Start Small, Stay Consistent, and Make Change Stick
Inspired by conversations with BJ Fogg, Katy Milkman, and Angela Duckworth.
Start Tiny So You Can Actually Start
Every January, people make big promises to themselves.
Run more. Work smarter. Eat better. Be more disciplined. But the people who actually follow through don’t rely on willpower—they rely on design.
BJ Fogg taught me this in our conversation: If you want a new behavior to stick, make it tiny. Toothbrush-tiny.
A push-up after brushing your teeth.
One deep breath before your first meeting.
The trick is pairing the habit with an anchor—a behavior you already do reliably—so the new habit has a stable place to “live.” And then comes BJ’s secret weapon: celebration.
A small internal “Yes!” signals your brain to wire the behavior faster.
Tiny. Anchored. Celebrated. That’s how habits stick.
Beat the Traps That Derail You
But knowing what to do isn’t enough. January has a way of reminding us that humans procrastinate, get distracted, and chase what’s easy instead of what’s important.
This is where Katy Milkman’s work comes in. She showed me how to outsmart the behavioral traps that trip us:
Similar to BJ’s message - turn procrastination into progress by making the first step ridiculously small.
Reduce impulsivity by designing your environment, not relying on self-control.
Use streaks and “fresh starts” to create momentum—because we’re wired to care about not breaking a chain.
In other words: you don’t need more discipline. You need better defaults.
Add Grit—But Not the Lone-Wolf Version
Angela Duckworth reminded me that grit isn’t about white-knuckling your way through the year. It’s about sustained commitment, fueled by two things we often forget:
Purpose and community
We stick with habits when we believe they matter, and when the people around us reinforce that belief:
Change is social.
Resilience is social.
Even grit is social.
If you want your habits to survive beyond February, don’t go it alone. Build a team—even if it’s just one person who checks in with you, cheers you on, or asks how the tiny habit is going.

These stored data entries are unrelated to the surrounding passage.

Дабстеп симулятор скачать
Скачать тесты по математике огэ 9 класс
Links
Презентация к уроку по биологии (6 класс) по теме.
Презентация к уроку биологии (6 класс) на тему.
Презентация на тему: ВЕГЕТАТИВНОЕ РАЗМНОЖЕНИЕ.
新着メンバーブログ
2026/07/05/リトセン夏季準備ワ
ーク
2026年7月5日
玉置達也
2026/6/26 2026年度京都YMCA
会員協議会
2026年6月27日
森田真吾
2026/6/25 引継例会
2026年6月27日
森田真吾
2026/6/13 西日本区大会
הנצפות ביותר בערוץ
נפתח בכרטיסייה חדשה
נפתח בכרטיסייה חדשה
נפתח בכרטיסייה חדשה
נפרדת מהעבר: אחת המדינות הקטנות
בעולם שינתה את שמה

Pick One Tiny Win This Week
Not ten. Not five.
Just one!
Some ideas:
A 10-second habit.
An anchor you already do.
A celebration that makes you smile.
And a friend who keeps you accountable.
Start small.
Stay consistent.
Let the wins compound.
Here’s to a year built on tiny habits, smart design, and the grit to keep going—one small step at a time!
Mahalo!
Guy


Fantastic synthesis of Fogg's anchoring with Duckworth's social grit concept. The toothbrush-tiny framing is way more actionable than vague "start small" advice because it gives a literal measurabletarget. I've noticed in my own habit attempts that the celebration piece gets skipped most often even though its probly the most neurologically important part of the loop.